Datasets
date: 2024-12-05 title: Datasets for Robotics —
The Datasets section compiles various open-source datasets and guides for creating custom datasets, providing essential resources for robotics research and applications. These datasets cover a wide range of domains, such as object detection, traffic modeling, and robotic perception, enabling researchers and developers to train, validate, and deploy machine learning models effectively.
This section is actively maintained and welcomes contributions to expand the dataset collection and usage guides.
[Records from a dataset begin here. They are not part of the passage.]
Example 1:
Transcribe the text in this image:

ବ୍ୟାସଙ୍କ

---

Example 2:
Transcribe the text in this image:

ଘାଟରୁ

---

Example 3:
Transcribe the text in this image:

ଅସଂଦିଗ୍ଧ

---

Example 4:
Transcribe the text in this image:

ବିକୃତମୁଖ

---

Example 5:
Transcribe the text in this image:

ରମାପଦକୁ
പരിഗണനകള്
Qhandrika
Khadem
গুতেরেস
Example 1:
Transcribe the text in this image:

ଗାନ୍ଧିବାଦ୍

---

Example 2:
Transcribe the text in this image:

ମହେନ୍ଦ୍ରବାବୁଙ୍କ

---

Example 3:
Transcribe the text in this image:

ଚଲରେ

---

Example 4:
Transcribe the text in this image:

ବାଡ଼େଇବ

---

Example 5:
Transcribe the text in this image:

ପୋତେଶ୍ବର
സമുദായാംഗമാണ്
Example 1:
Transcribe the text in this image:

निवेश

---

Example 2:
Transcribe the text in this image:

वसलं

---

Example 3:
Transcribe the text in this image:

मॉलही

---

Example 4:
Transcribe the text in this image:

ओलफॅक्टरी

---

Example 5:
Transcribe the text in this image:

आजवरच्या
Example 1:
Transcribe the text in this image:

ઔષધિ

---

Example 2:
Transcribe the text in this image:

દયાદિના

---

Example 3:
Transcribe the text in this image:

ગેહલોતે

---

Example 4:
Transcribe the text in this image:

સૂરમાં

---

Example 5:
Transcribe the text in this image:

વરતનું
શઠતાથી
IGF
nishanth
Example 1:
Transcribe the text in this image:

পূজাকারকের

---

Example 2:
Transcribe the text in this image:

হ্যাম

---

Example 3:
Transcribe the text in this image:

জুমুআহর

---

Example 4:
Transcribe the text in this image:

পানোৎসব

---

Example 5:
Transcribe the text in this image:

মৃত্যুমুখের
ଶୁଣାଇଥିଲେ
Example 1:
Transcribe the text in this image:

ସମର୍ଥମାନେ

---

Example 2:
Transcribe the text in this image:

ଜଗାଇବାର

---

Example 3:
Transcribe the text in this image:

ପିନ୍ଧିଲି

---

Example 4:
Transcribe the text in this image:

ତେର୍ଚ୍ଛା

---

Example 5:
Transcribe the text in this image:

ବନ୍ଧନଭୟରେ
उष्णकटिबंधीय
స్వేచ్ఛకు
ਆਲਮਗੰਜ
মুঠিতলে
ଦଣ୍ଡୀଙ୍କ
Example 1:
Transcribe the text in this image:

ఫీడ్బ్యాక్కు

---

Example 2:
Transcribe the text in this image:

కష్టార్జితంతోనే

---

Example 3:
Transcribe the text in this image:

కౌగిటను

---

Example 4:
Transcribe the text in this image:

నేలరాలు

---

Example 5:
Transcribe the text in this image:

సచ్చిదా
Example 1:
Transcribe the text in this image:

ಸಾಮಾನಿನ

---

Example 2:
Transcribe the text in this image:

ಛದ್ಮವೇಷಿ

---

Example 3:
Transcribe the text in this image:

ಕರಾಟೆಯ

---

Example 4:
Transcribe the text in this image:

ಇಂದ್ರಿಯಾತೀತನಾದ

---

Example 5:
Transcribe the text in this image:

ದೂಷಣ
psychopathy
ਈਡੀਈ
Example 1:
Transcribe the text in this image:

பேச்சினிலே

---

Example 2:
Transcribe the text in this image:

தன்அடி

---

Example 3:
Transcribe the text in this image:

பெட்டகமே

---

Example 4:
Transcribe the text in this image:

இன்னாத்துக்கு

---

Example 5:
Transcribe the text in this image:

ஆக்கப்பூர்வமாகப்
Key Subsections and Highlights
-
Open Source Datasets A comprehensive guide to open-source datasets across diverse applications, such as general-purpose datasets (e.g., ImageNet, COCO) and domain-specific datasets (e.g., Lego Bricks, Thermal Cheetahs). The subsection also provides a tutorial on creating custom datasets using tools like Yolo_mark or Innotescus.
-
Traffic Modelling Datasets A curated list of datasets specifically designed for traffic modeling, including data captured from UAVs, traffic cameras, and autonomous vehicles. Examples include Argoverse, NuScenes, and High-D, with detailed descriptions of their attributes like lane boundaries, pedestrian data, and traffic light information.
Dataset Highlights
Open Source Datasets
- General Datasets: OpenImages, MS COCO, ImageNet, CIFAR-10
- Specific Applications: Chess Pieces, Fruit, Masks, Thermal Dogs and People
Traffic Modelling Datasets
- Argoverse: Includes 3D tracking and motion forecasting data with HD maps.
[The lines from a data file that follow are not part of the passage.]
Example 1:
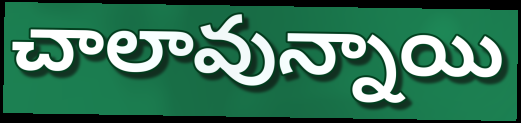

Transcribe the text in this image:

చాలావున్నాయి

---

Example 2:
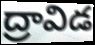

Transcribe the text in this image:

ద్రావిడ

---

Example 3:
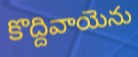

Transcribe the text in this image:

కొద్దివాయెను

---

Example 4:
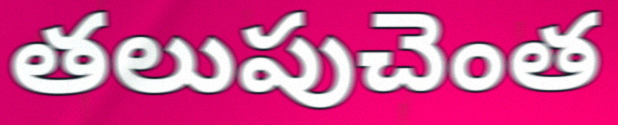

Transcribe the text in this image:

తలుపుచెంత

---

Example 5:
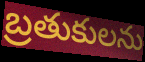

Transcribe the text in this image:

బ్రతుకులను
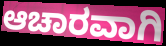
ಆಚಾರವಾಗಿ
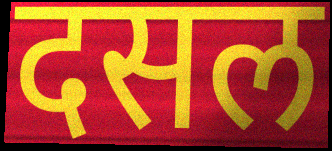
दसल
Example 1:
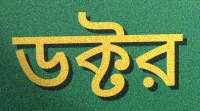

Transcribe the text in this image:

ডক্টর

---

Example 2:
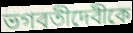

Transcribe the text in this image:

ভগবতীদেবীকে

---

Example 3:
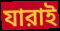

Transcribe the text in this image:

যারাই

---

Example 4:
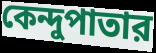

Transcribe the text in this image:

কেন্দুপাতার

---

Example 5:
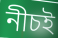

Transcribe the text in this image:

নীচই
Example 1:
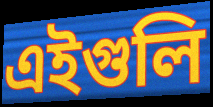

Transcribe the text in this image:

এইগুলি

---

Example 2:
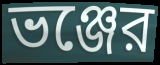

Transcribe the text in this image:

ভঞ্জের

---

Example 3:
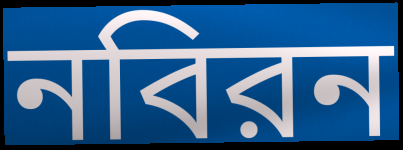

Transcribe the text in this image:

নবিরন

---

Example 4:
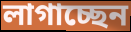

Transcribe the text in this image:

লাগাচ্ছেন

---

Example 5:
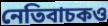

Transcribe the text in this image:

নেতিবাচকও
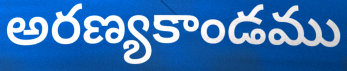
అరణ్యకాండము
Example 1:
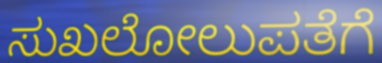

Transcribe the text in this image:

ಸುಖಲೋಲುಪತೆಗೆ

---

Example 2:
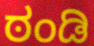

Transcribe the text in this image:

ಠಂಡಿ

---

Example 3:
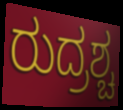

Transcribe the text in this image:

ರುದ್ರಶ್ಚ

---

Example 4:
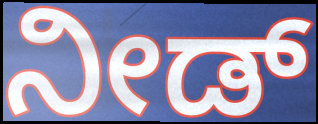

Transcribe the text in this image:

ನೀಡ್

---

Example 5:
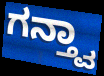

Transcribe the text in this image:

ಗನ್ತ್ವಾ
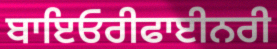
ਬਾਇਓਰੀਫਾਈਨਰੀ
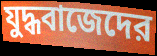
যুদ্ধবাজেদের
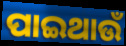
ପାଇଥାଉଁ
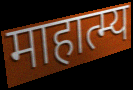
माहात्म्य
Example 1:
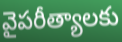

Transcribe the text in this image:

వైపరీత్యాలకు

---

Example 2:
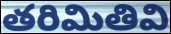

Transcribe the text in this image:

తరిమితివి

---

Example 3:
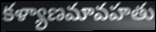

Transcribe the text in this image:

కళ్యాణమావహతు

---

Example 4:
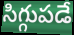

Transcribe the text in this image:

సిగ్గుపడే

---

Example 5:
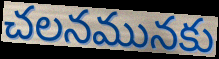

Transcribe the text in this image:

చలనమునకు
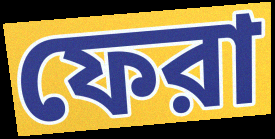
ফেরা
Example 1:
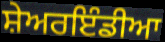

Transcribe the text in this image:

ਸ਼ੇਅਰਇੰਡੀਆ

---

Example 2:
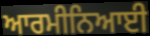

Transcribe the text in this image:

ਆਰਮੀਨਿਆਈ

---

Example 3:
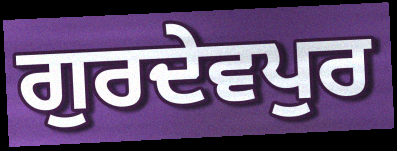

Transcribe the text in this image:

ਗੁਰਦੇਵਪੁਰ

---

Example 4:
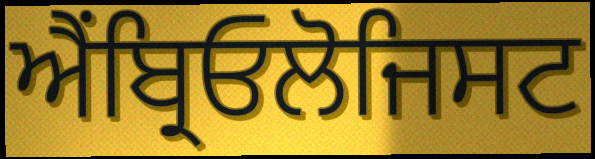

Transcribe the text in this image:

ਐਂਬ੍ਰਿਓਲੋਜਿਸਟ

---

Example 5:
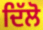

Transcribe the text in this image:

ਦਿੱਲੋ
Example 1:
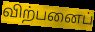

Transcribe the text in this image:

விற்பனைப்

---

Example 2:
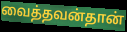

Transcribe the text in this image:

வைத்தவன்தான்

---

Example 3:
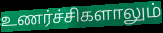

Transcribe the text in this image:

உணர்ச்சிகளாலும்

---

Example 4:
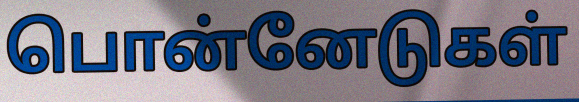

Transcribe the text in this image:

பொன்னேடுகள்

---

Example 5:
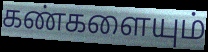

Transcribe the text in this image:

கண்களையும்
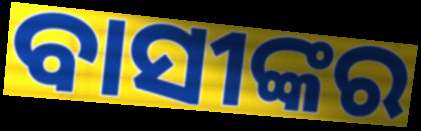
ବାସୀଙ୍କର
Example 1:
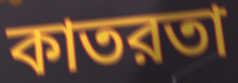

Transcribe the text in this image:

কাতরতা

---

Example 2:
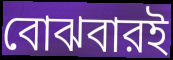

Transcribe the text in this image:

বোঝবারই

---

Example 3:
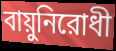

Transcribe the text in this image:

বায়ুনিরোধী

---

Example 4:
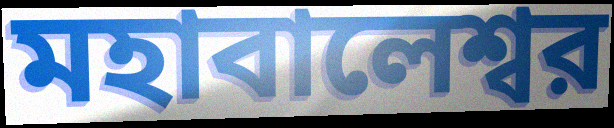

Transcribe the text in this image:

মহাবালেশ্বর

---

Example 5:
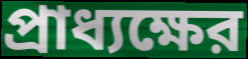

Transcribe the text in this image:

প্রাধ্যক্ষের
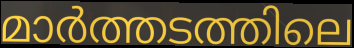
മാർത്തടത്തിലെ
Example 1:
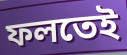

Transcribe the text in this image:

ফলতেই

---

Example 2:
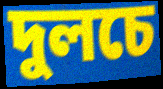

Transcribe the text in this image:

দুলচে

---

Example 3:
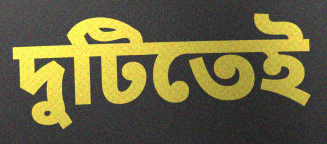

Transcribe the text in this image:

দুটিতেই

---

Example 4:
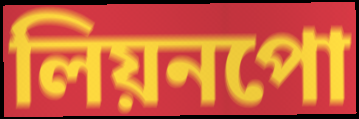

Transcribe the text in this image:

লিয়নপো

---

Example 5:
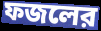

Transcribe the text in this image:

ফজলের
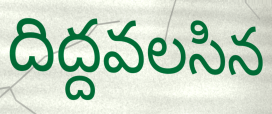
దిద్దవలసిన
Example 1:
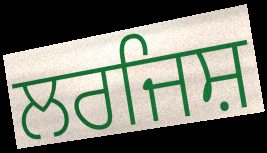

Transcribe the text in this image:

ਲਰਜਿਸ਼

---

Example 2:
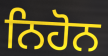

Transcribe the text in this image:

ਨਿਹੋਨ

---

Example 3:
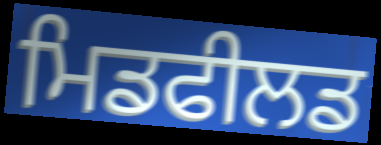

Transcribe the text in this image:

ਮਿਡਫੀਲਡ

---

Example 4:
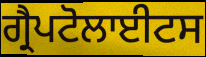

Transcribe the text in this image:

ਗ੍ਰੈਪਟੋਲਾਈਟਸ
- Interaction: Contains lane merging and roundabout scenarios; no video data.
- High-D: Focuses on highways, with vehicle trajectories and HD map data.
- NuScenes: Provides detailed 3D annotations, global coordinates, and a variety of object types.
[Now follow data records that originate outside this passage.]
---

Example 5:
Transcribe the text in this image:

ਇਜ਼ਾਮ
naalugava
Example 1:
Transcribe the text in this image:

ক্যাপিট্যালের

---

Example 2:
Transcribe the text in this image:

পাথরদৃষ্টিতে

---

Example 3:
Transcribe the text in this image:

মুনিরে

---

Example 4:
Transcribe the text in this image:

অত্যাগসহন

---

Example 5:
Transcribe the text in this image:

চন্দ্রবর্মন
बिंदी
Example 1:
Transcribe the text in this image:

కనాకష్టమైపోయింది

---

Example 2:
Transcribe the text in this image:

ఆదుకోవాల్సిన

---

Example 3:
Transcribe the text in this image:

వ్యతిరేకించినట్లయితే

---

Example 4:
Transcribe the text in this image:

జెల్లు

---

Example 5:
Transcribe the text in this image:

- Apollo: Features trajectories with object metadata like length, width, and heading.
Development Needs
We aim to expand this section by:
- Adding more application-specific datasets (e.g., for healthcare robotics, marine robotics)
- Developing tutorials on dataset preprocessing and augmentation
- Enhancing visualization tools and API usage guides for existing datasets
- Including benchmark datasets for emerging fields like robot learning and human-robot interaction
If you have recommendations for datasets or wish to contribute tutorials and guides, please reach out or submit your content.
Summary
The Datasets section is a centralized hub for dataset resources in robotics. It supports diverse research areas by providing access to curated datasets, tools for creating custom datasets, and guides for effective usage. Contributions from the community will play a crucial role in enhancing this repository.